Photography Templates
Photography is the result of combining several technical discoveries. Long before the first photographs were made, Chinese philosopher Mo Ti described a pinhole camera in the 5th century B.C.E,[3] Ibn al-Haytham (Alhazen) (965–1040) studied the camera obscura and pinhole camera,[4][3] Albertus Magnus (1193–1280) discovered silver nitrate, and Georges Fabricius (1516–1571) discovered silver chloride.[citation needed] Daniel Barbaro described a diaphragm in 1568.[citation needed] Wilhelm Homberg described how light darkened some chemicals (photochemical effect) in 1694.[citation needed] The fiction book Giphantie, by French author Tiphaigne de la Roche, described what can be interpreted as photography.[citation needed]

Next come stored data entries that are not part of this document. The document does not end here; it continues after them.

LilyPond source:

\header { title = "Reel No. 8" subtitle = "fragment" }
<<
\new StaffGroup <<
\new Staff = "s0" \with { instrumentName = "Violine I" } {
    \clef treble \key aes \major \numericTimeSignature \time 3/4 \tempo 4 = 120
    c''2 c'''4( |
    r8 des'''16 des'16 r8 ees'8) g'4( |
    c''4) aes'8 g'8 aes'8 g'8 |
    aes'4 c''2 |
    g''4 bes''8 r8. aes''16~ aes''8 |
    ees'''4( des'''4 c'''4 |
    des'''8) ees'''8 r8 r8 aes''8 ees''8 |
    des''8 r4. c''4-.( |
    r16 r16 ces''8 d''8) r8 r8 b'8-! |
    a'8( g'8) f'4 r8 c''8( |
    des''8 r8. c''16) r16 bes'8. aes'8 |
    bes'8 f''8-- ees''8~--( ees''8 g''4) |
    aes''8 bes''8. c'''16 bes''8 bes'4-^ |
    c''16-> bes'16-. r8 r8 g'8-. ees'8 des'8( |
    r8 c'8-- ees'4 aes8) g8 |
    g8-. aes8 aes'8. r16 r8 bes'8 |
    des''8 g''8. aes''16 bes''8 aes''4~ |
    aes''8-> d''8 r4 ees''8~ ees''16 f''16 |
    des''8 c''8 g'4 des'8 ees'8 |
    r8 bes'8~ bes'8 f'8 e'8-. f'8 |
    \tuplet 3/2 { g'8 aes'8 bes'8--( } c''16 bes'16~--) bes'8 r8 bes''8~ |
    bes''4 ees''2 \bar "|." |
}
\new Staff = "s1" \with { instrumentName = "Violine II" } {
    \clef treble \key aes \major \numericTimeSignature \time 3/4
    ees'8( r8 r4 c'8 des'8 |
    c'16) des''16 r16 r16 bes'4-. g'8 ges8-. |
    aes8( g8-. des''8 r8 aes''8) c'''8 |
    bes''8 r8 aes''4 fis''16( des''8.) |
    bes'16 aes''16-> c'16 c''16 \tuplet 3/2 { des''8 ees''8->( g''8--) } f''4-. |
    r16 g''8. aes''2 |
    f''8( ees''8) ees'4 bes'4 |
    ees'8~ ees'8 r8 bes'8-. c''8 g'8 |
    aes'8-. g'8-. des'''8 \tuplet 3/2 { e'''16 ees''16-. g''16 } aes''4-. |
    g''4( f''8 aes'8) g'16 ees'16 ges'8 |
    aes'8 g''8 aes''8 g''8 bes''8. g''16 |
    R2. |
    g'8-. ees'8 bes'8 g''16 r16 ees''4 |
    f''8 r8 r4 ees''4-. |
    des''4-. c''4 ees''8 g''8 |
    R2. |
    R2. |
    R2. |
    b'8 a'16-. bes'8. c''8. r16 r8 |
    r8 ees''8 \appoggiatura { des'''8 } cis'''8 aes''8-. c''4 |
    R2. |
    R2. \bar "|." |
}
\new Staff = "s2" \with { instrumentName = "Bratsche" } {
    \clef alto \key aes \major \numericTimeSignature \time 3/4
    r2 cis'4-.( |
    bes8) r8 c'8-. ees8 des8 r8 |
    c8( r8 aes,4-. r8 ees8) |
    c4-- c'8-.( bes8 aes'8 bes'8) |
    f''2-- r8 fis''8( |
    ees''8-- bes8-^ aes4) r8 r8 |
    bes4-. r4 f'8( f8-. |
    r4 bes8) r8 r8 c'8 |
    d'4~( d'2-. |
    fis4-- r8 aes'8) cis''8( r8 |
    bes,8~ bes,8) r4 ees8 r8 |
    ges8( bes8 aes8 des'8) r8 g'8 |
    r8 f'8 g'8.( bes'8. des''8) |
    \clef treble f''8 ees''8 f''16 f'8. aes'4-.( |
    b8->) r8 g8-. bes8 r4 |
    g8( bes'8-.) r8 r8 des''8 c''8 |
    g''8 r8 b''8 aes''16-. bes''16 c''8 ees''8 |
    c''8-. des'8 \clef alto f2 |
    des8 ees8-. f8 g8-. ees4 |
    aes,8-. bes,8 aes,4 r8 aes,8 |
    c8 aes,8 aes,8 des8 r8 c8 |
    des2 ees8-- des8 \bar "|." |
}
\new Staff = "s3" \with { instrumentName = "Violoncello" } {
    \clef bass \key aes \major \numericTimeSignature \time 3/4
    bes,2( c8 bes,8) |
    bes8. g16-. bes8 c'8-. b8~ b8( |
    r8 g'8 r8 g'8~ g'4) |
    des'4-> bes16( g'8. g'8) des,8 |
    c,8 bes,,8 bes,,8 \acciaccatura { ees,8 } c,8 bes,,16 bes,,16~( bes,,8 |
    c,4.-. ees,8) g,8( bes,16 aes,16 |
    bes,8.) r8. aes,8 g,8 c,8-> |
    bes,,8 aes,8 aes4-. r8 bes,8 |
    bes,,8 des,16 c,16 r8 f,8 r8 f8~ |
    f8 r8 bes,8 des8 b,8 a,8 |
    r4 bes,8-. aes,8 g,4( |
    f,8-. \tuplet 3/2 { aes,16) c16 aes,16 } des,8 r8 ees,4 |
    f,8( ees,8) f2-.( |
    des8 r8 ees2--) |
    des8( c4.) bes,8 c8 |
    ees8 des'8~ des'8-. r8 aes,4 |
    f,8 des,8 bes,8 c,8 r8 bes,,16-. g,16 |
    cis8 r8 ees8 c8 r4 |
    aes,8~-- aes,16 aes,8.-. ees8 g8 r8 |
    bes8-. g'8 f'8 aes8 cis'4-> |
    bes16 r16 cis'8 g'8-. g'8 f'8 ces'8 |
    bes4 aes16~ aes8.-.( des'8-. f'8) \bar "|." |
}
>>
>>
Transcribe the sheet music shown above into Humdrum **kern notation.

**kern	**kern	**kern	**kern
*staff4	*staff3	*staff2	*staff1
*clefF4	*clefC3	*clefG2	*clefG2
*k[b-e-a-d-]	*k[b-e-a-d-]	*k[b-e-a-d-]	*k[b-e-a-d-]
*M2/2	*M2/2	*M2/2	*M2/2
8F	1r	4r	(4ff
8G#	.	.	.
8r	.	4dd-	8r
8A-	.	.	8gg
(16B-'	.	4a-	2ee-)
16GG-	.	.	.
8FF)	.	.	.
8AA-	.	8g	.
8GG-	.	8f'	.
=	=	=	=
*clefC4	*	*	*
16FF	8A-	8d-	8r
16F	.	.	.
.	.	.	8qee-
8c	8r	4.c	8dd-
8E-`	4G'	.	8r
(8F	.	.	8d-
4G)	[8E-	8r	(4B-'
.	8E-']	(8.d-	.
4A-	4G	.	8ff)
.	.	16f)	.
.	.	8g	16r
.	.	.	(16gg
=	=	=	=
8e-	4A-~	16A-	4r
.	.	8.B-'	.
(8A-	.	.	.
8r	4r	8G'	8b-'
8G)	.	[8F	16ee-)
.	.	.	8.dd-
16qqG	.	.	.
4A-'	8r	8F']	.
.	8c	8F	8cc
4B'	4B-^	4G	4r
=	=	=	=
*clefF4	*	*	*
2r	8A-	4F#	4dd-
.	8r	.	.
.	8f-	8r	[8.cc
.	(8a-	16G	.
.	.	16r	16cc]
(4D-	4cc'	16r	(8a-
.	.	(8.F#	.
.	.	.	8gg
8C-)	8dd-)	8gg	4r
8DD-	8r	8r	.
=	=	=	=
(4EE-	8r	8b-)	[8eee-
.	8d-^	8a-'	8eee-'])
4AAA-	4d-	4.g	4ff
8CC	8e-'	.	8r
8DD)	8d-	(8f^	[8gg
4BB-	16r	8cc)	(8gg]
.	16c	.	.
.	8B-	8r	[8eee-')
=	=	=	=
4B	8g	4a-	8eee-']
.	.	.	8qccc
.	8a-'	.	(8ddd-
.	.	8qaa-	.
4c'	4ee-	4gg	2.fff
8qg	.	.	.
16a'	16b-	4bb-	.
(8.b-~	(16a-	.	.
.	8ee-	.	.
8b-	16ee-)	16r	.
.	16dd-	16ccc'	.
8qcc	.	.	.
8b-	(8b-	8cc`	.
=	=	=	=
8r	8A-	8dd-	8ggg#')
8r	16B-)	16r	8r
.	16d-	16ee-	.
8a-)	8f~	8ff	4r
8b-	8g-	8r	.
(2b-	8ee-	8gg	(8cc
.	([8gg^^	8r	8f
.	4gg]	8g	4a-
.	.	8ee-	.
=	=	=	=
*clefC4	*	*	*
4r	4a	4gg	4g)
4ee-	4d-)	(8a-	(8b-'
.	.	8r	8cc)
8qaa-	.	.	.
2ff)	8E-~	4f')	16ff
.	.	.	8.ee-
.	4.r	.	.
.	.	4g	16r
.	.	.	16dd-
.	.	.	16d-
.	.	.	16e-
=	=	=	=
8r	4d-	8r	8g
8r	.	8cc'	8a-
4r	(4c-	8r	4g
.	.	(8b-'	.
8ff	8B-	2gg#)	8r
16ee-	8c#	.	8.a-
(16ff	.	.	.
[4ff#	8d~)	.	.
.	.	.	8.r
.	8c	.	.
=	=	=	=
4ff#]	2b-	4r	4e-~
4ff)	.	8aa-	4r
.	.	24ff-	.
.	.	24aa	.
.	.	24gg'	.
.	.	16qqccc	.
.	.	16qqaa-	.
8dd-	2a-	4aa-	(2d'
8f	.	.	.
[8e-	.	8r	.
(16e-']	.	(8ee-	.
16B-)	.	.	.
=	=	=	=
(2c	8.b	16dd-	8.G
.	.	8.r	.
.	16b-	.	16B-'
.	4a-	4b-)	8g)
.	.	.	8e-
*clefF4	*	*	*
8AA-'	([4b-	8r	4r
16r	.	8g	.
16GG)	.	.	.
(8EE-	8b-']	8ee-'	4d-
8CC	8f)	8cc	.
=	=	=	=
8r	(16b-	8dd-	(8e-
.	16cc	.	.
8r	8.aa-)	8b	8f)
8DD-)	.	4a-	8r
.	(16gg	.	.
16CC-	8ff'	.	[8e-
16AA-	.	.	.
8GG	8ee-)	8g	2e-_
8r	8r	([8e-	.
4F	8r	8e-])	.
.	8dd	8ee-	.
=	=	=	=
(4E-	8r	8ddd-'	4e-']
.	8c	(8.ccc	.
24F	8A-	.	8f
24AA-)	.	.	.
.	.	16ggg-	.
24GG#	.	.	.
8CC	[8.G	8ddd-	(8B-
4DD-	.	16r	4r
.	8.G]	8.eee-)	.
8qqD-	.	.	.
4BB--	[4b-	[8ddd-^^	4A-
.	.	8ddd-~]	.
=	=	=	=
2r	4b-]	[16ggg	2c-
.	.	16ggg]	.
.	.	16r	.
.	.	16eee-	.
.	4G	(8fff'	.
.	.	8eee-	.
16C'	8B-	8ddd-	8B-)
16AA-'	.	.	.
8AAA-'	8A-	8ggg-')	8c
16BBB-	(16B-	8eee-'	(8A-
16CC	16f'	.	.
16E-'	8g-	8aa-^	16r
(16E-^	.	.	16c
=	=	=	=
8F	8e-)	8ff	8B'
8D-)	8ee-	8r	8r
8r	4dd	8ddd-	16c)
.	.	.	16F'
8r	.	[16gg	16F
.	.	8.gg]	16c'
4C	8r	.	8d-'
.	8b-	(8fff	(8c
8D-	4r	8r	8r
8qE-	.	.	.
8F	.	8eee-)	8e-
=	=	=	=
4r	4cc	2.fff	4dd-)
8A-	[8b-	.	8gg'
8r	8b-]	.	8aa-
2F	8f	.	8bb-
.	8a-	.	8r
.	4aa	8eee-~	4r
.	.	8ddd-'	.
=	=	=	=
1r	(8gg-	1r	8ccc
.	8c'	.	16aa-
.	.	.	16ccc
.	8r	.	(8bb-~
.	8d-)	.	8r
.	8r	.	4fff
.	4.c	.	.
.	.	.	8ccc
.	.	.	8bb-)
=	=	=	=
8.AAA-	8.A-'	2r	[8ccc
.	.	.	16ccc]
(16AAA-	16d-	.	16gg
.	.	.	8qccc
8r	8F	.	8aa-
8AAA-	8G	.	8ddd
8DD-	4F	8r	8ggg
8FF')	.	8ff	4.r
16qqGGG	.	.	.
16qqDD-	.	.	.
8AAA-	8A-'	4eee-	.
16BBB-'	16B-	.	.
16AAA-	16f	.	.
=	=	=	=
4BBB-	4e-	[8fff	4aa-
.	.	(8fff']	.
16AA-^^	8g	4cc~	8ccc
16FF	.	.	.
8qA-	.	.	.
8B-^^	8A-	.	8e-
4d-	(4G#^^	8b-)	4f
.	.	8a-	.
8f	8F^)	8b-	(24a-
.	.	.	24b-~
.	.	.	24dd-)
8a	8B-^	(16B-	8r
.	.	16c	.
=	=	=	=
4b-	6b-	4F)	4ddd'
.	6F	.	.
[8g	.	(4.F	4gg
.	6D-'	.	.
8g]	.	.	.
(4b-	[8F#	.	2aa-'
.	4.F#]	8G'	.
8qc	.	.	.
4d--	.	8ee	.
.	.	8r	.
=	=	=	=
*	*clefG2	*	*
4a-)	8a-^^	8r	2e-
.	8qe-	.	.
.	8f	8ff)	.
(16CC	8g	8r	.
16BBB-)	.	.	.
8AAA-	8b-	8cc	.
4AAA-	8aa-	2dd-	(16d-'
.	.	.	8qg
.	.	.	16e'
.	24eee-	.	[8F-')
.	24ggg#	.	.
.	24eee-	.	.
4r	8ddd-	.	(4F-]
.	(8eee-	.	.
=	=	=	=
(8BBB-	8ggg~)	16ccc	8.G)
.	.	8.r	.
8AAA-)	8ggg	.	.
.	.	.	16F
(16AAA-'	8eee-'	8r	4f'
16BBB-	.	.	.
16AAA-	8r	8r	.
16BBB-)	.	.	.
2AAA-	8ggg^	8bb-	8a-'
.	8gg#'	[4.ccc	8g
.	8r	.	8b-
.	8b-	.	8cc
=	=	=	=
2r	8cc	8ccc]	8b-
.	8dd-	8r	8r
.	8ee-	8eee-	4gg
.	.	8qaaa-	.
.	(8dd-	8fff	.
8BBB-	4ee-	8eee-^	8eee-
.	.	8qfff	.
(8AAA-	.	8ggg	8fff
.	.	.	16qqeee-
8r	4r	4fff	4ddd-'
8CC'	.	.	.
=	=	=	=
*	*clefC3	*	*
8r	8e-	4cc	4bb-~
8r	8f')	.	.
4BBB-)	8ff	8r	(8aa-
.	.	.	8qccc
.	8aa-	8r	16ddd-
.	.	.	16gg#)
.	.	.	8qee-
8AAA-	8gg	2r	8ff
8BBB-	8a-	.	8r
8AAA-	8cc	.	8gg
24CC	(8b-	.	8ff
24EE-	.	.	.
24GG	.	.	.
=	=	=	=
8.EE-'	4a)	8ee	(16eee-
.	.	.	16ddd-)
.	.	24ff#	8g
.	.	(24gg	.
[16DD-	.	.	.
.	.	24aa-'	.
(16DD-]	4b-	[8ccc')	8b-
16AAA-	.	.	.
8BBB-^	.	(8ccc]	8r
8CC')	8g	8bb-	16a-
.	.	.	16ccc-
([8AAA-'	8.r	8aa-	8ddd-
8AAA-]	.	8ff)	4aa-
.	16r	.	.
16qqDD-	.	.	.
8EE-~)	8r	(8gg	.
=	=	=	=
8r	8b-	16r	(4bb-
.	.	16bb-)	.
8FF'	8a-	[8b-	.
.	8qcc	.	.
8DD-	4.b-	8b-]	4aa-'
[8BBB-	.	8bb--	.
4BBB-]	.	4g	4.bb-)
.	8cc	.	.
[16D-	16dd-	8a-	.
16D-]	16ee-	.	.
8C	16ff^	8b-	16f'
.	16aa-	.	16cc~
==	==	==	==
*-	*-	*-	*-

Photography as a usable process goes back to the 1820s with the development of chemical photography. The first permanent photograph was an image produced in 1825 by the French inventor Nicéphore Niépce. However, because his photographs took so long to expose, he sought to find a new process. Working in conjunction with Louis Daguerre, they experimented with silver compounds based on a Johann Heinrich Schultz discovery in 1724 that a silver and chalk mixture darkens when exposed to light. Niépce died in 1833, but Daguerre continued the work, eventually culminating with the development of the daguerreotype in 1837. Daguerre took the first ever photo of a person in 1839 when, while taking a daguerreotype of a Paris street, a pedestrian stopped for a shoe shine, long enough to be captured by the long exposure (several minutes). Eventually, France agreed to pay Daguerre a pension for his formula, in exchange for his promise to announce his discovery to the world as the gift of France, which he did in 1839.